とっても短いので、気軽に読んでもらえたら嬉しいです(笑)


それでは、どうぞ↓

 その日は、一人で駅の服屋にいた。私にとって自分で服を買うというのは、非常に難しいことだった。親や友人からは「女の子なのに」「おしゃれすればいいのに」とよく言われるが、私が服を買っていないのは、別に私にかわいいという概念がないからではない。そういうものが自分の身につくことで、そのかわいさが失われるのがひどく怖くて、とてもじゃないがそんなひどいことはできない、と思ってしまうのだ。
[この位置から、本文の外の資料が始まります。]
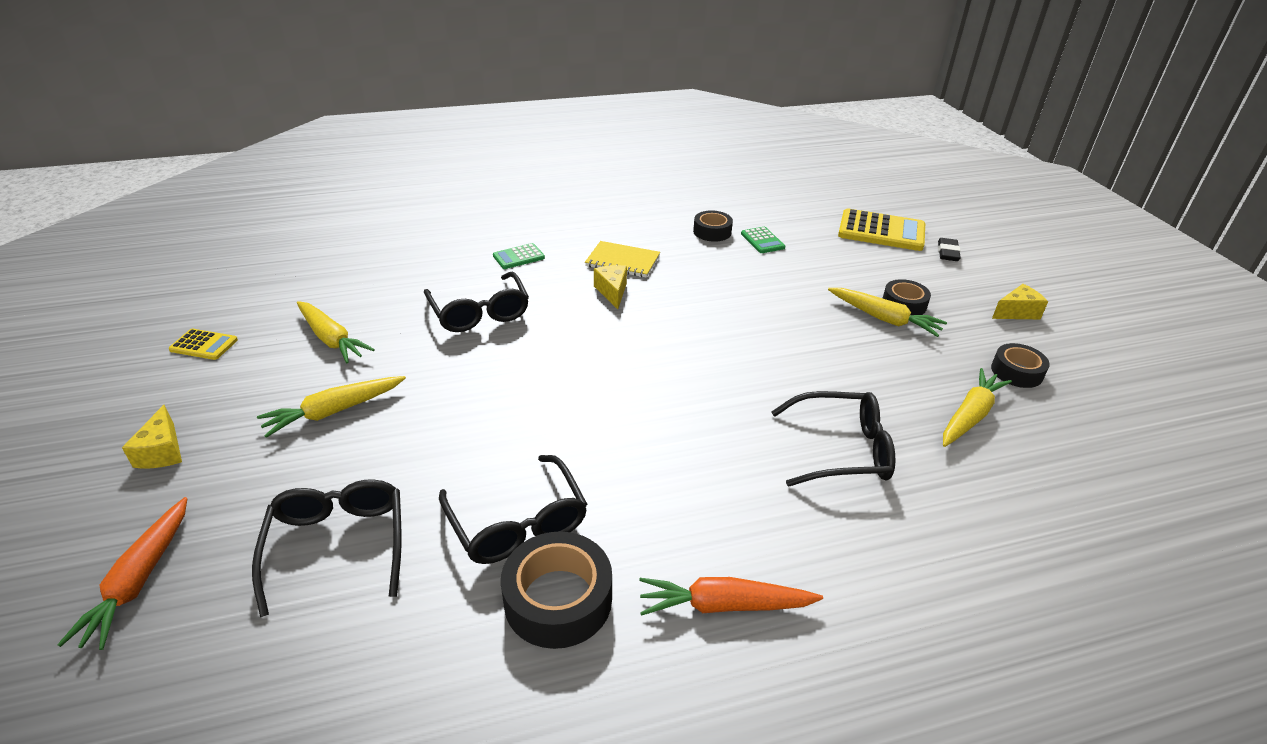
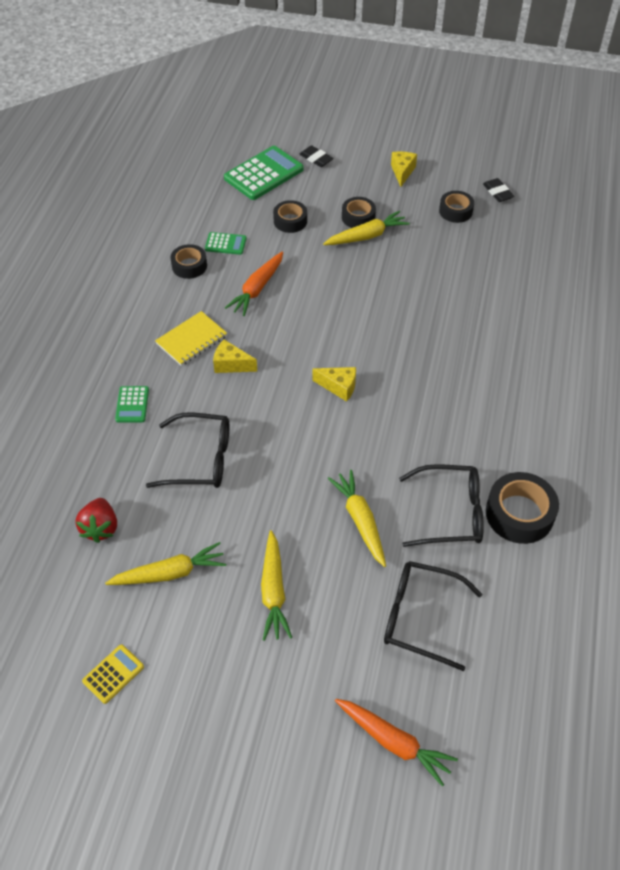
camera: 60 degrees left, 15 degrees up
(162, 451) = (255, 718): yellow cheese -> yellow cheese (339, 387)
(367, 286) = (100, 528): none -> red strawberry
(724, 605) = (558, 440): orange carrot -> orange carrot (257, 289)
(840, 265) = (290, 221): none -> black tape
(842, 450) = (474, 328): black glasses -> none
(881, 231) = (263, 174): yellow calculator -> green calculator
(970, 415) = (479, 256): yellow carrot -> yellow carrot (360, 521)
(1102, 398) = (497, 192): none -> black eraser

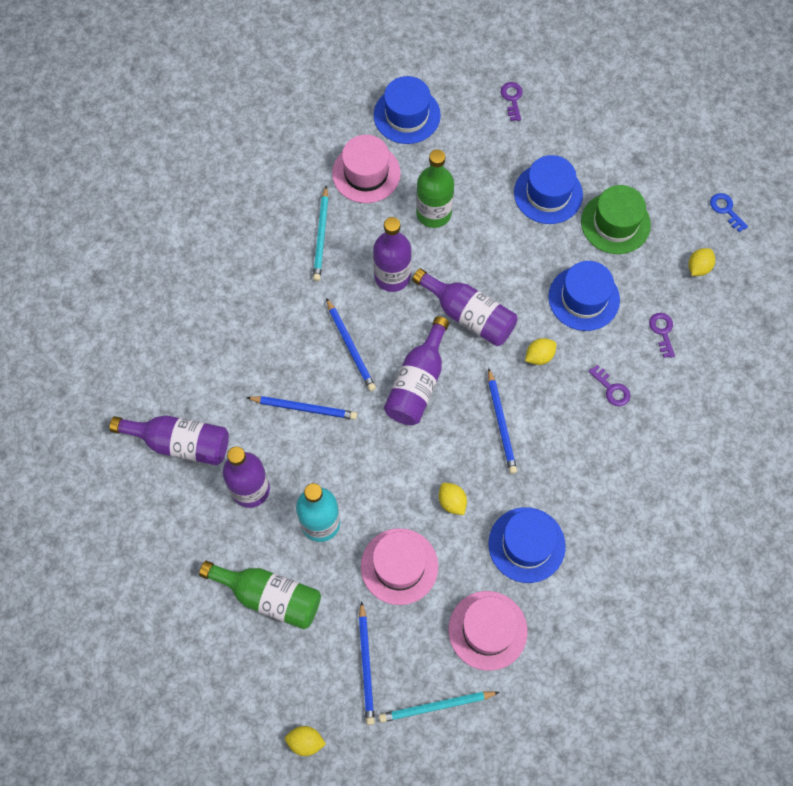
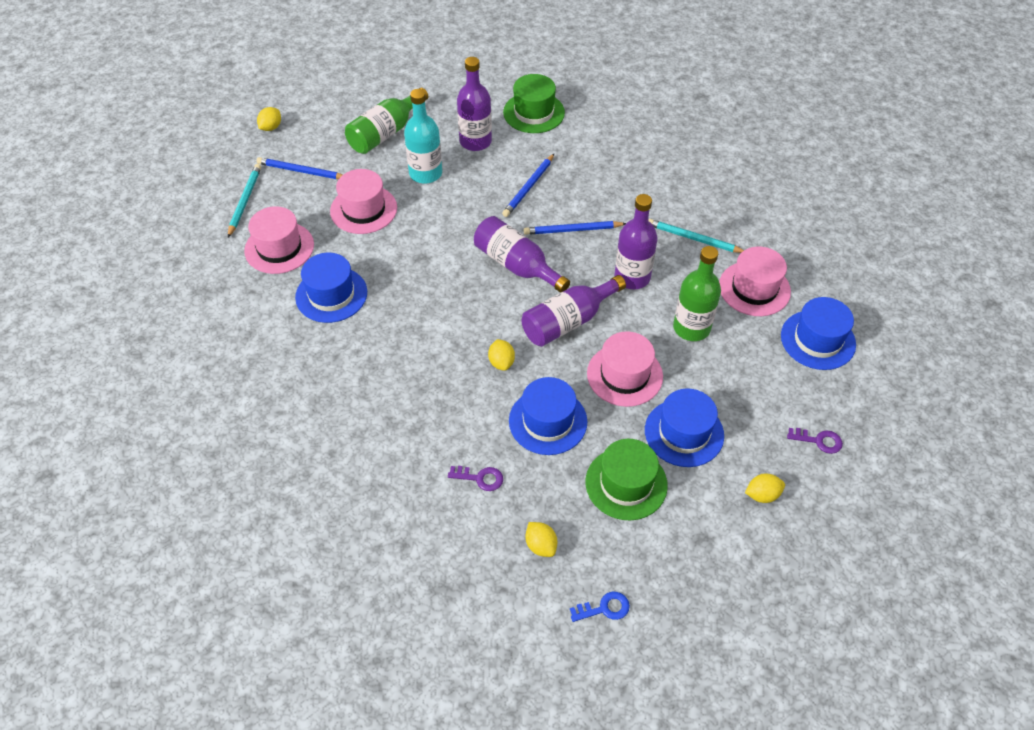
camera: 110 degrees right, 15 degrees down
(180, 443) = (534, 112): purple bottle -> green hat
(452, 502) = (397, 257): yellow lemon -> yellow lemon (762, 495)
(501, 423) = (449, 312): blue pencil -> none
(509, 252) = (624, 375): none -> pink hat
(611, 389) = (440, 409): purple key -> none

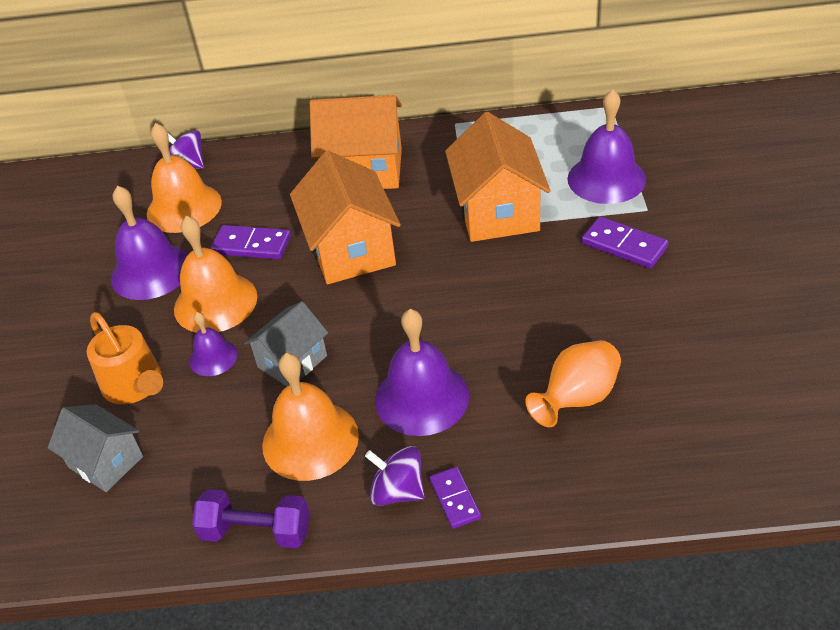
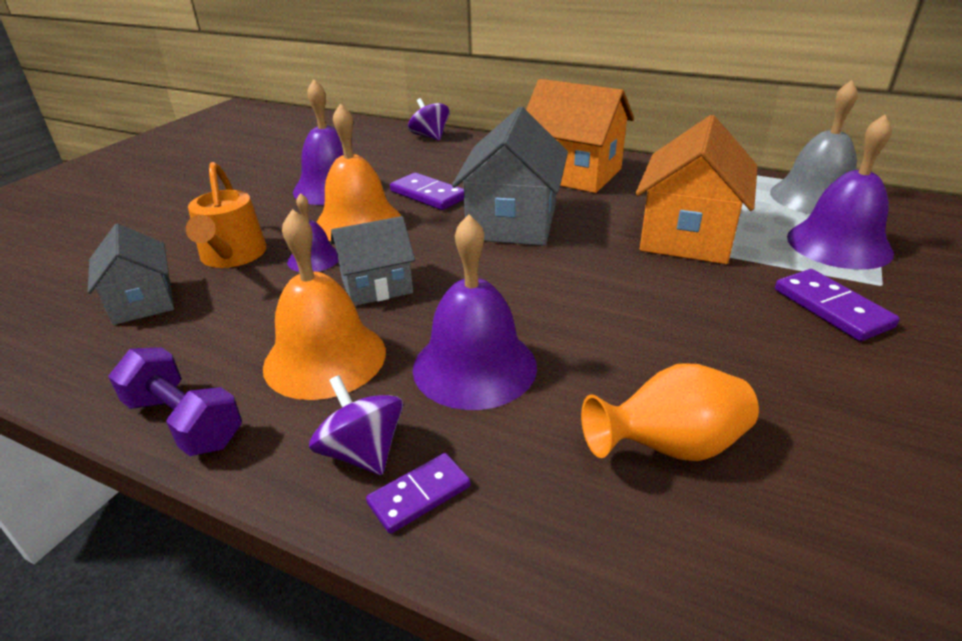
camera: 25 degrees right, 10 degrees down
(184, 207) = (400, 159): orange bell -> none
(351, 250) = (512, 222): orange house -> grey house
(455, 499) = (419, 495): purple domino -> purple domino turned 45 degrees clockwise
(570, 130) = (815, 197): none -> grey bell

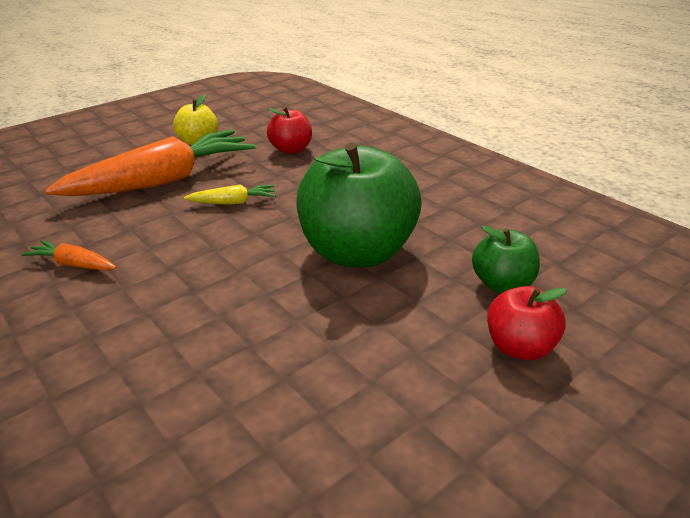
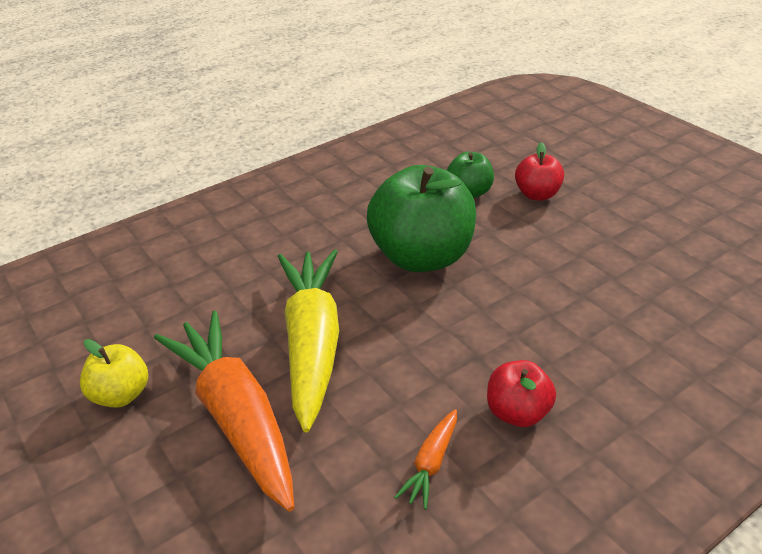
camera: 85 degrees left, 5 degrees up
(233, 202) = (313, 343): yellow carrot -> yellow carrot, size x2.38
(291, 149) = (188, 303): red apple -> red apple (517, 412)

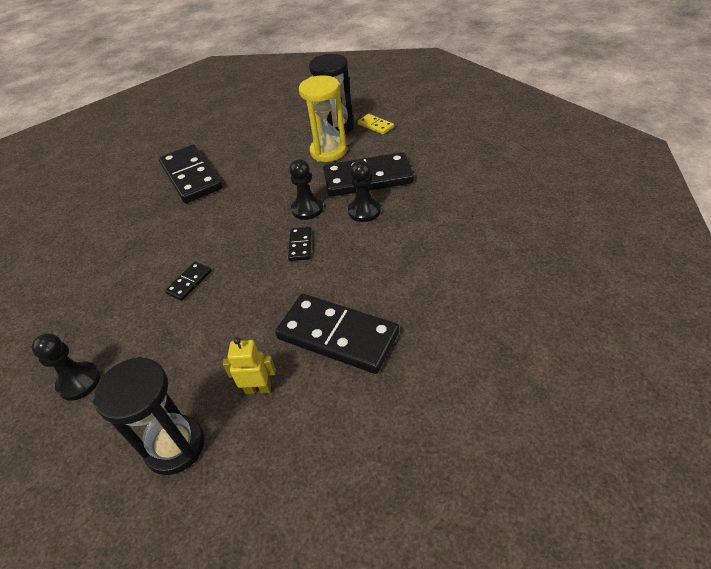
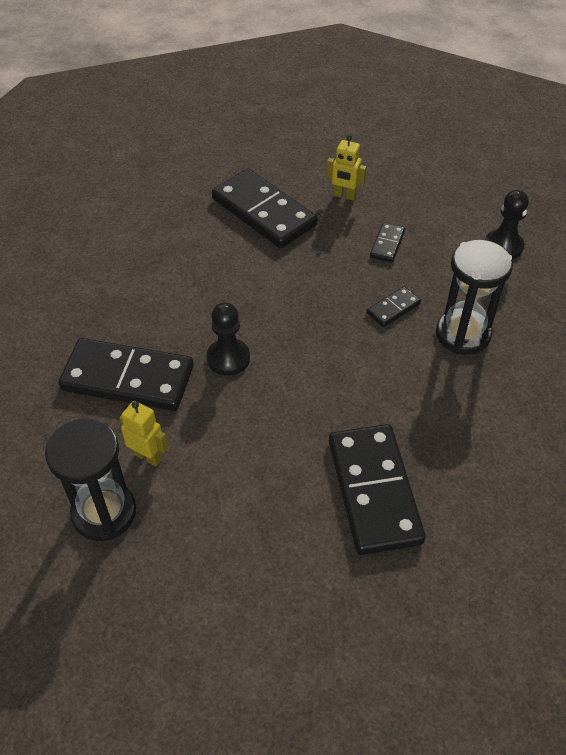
camera: 165 degrees left, 5 degrees up
(175, 446) = (416, 180): black hourglass -> black hourglass (463, 334)
(300, 245) = (258, 310): black domino -> black domino (387, 244)
(328, 151) = (148, 456): yellow hourglass -> yellow robot
(364, 211) = (164, 329): black pawn -> none
(375, 126) = (44, 486): yellow domino -> none

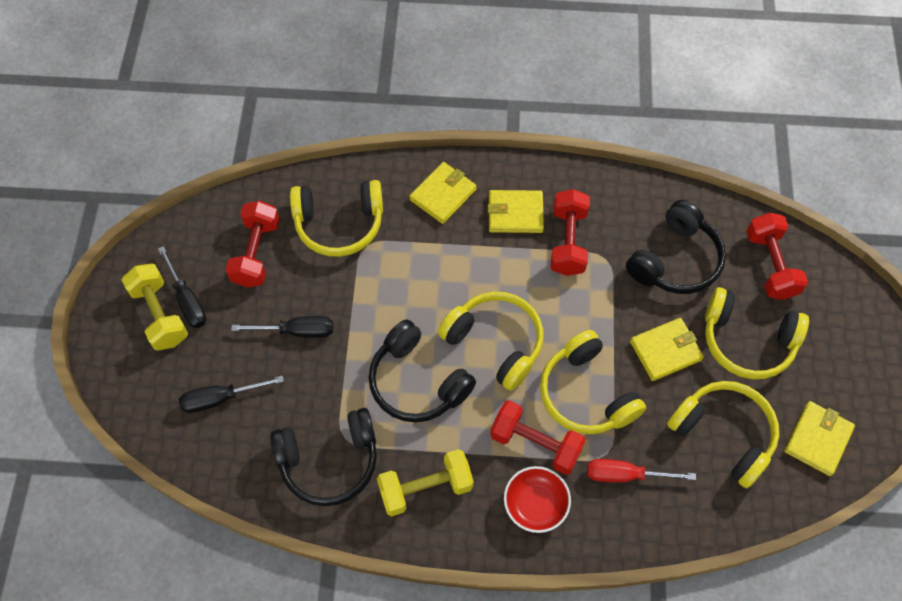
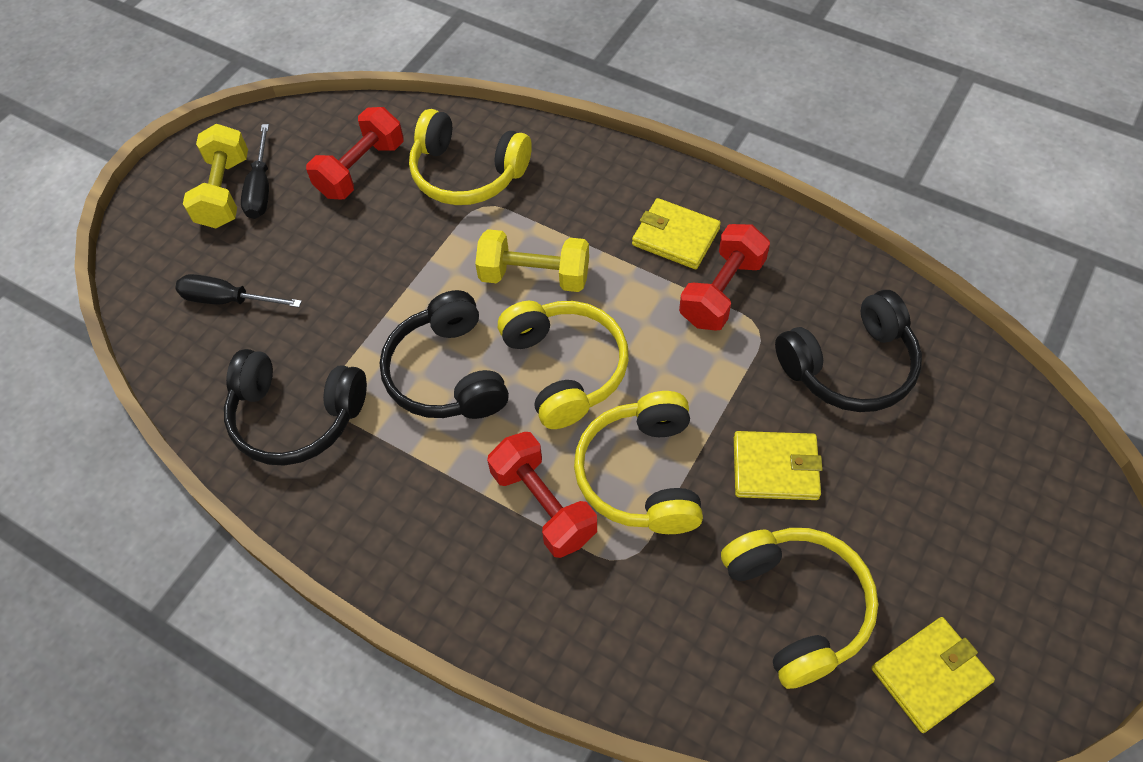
camera: 30 degrees right, 5 degrees down
(296, 331) = (351, 264): black screwdriver -> none
(425, 488) = (382, 496): yellow dumbbell -> yellow dumbbell (534, 276)
(443, 194) = (602, 185): yellow wallet -> none
(535, 504) = (500, 577): red bowl -> none
(625, 475) = (635, 595): red screwdriver -> none
(747, 341) = (895, 503): yellow headphones -> none
(770, 265) = (980, 423): red dumbbell -> none

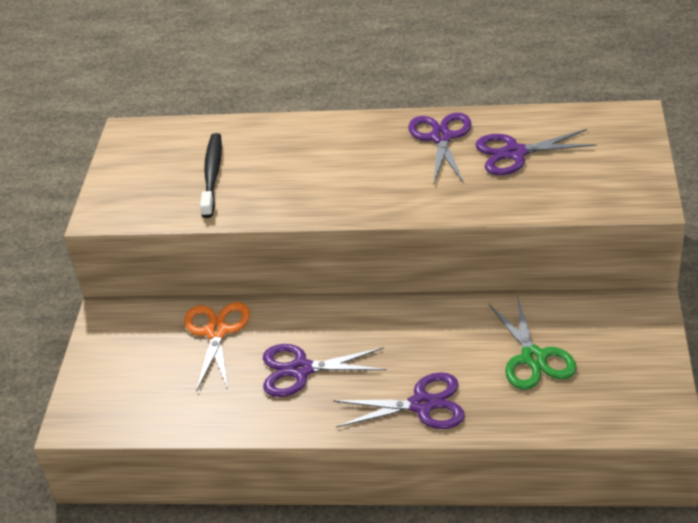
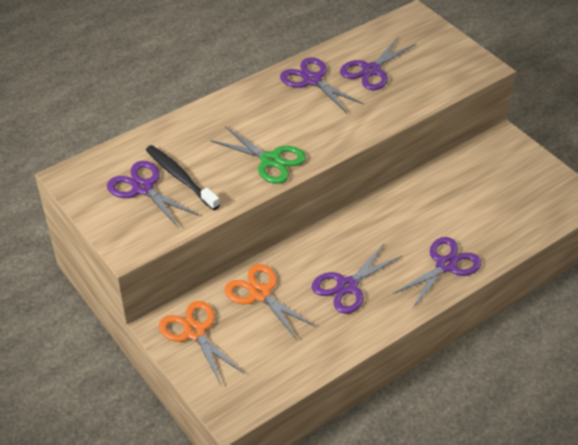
camera: 45 degrees left, 5 degrees up
(125, 334) = (194, 332): none -> orange scissors
(172, 169) = (143, 188): none -> purple scissors
(533, 358) = (476, 201): green scissors -> green scissors (270, 160)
加えて、私はいくつかの経験を通して、男性から女性として見られることを恐れていた。ここではその内容については割愛させてもらうが、男性が恐怖の対象となったのは些細な出来事の積み重ねによるものだったとだけ言及しておく。いつもそういう考えばかり頭の中を巡っているから、私は自分で服が買えないのだ。何時間も店内をうろつくばかりで、今日もあきらめてもう帰ろうかと思っていた、その時だった。

 ふと、ブラウンのショートブーツが、私のうつむいた目に入った。なんというか、顔は見ていないのだけれど、その人の雰囲気によく合っていると思った。少し目線を上げると、今度はニットの赤いワンピースが映る。これがまた良かった。それなりに派手な色のはずなのに下品さがなくて、その女性が着ているとむしろ落ち着いた印象を醸し出していた。私はそれを見て、思わず彼女に惚れたと思った。こんな女性が彼女だったらよかったのに、とすら考えた。

 しかし、次の瞬間、流れるように目線を上げてしまったことでその女性と目が合い、私はひゅっと息を詰まらせることになった。なんと彼女は、昨年まで同じ学校で過ごしていた同級生だったのだ。しかも、すぐ隣には見覚えのある元同級生の男性もいた。どうやらデート中らしいと察し、わたしは余計に憂鬱な気分になった。

「ああ、久しぶり」

「え、あ、うん、久しぶり」

「元気だった?」

「うん、元気」

「今日はどうしたの? 服見てた?」

「えと、うん、まあ、ぐるぐる回ってた。一人で。ハハ」

 だいたいこんな会話を交わしたような気がする。正直に言えば、気まずさと緊張とで、何を言ったかほとんど覚えていない。ただ、ぎこちない対応をしてしまったことだけは確かだろうから、それについては申し訳ないと思っている。まあ、そのおかげで彼女と早く別れることができたのかもしれないけれど。

 その時私が何を考えていたかというと、正直、友人の彼女に対して恋愛感情に近いものを抱いてしまったことがとにかく申し訳なかった。それと同時に、自分の性に関する感覚は周りとずれているかもしれないとはうすうす気づいていたが、まさか漫画みたいに一目ぼれするなんて、こんなこともあるのだなと一人感嘆していた。しかし、時間がたつにつれて、それは次第に別の感情に変わっていった。元同級生に目を奪われるなんて、恥ずかしいと思った。そんな彼女に会ったとき、安っぽいパーカーとジーンズという服装でそれに不釣り合いな綺麗めのリュックを背負っていた自分を、ひどくみじめだと思った。こんなんじゃ彼女の隣には立っていられないと、悔しいと思った。変わりたい、変わらなければと、そう強く思ったのだ。

 その日私は、五千円相当の服を買って、家に向かって歩いて行ったのだった。今でも服を買ったり、おしゃれな着こなしをするのはまだ慣れないけれど、二度とあんな後悔はしたくないという思いが、今の私に勇気をくれている。